Crash Prediction Method for Freeway Facilities with High Occupancy Vehicle (HOV) and High Occupancy Toll (HOT) Lanes
PIs: Siva Srinivasan, Ph.D.,
This study developed methods for estimating the expected crash frequency of urban freeway segments with High Occupancy Vehicle (HOV) or High Occupancy Toll (HOT) lanes. The safety impacts of the type of separation between the managed lanes and general purpose lanes were examined. Separate models were estimated for fatal and injury (FI) crashes and all crashes. The models for facilities with HOV lanes were estimated using five years’ of data from California, Washington, and Florida.

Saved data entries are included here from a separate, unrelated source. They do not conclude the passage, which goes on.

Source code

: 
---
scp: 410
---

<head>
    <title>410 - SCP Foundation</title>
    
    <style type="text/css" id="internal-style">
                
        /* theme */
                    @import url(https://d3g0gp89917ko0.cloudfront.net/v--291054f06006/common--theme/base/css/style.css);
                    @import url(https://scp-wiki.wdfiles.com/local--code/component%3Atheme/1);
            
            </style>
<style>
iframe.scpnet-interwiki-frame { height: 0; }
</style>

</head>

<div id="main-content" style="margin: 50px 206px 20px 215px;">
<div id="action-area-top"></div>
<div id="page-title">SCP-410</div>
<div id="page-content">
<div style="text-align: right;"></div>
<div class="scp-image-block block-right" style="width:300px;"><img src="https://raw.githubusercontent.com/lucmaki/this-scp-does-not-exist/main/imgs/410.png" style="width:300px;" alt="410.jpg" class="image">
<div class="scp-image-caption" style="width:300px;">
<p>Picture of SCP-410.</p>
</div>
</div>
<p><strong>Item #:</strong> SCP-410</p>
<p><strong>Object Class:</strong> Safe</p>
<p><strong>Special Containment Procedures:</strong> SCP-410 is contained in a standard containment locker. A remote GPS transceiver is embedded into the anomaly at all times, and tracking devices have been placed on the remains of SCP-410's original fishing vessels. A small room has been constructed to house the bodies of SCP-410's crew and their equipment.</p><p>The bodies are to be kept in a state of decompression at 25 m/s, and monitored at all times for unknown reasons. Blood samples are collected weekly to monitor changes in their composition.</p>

All these facilities have one HOV in each direction (included in the count of total number of lanes). The effect of separation type on crash rates is found to be statistically significant only in the models for ten-lane facilities. The models for freeways with HOT lanes were estimated using four years’ of data from 27 miles (48 segments) of freeways from the states of California, Texas, and Florida. All these facilities have two HOT lanes in each direction. Facilities with a 1-foot separation are estimated to have more crashes than those that have a 3-foot separation which in turn have more crashes than facilities with a 20-foot separation. All the estimated models have been implemented in a spreadsheet program which will enable analysts to apply these equations for crash prediction. Overall, this study provides procedures that will help Florida Department of Transportation (FDOT) consider safety in decisions about planning and designing freeways with HOV or HOT lanes.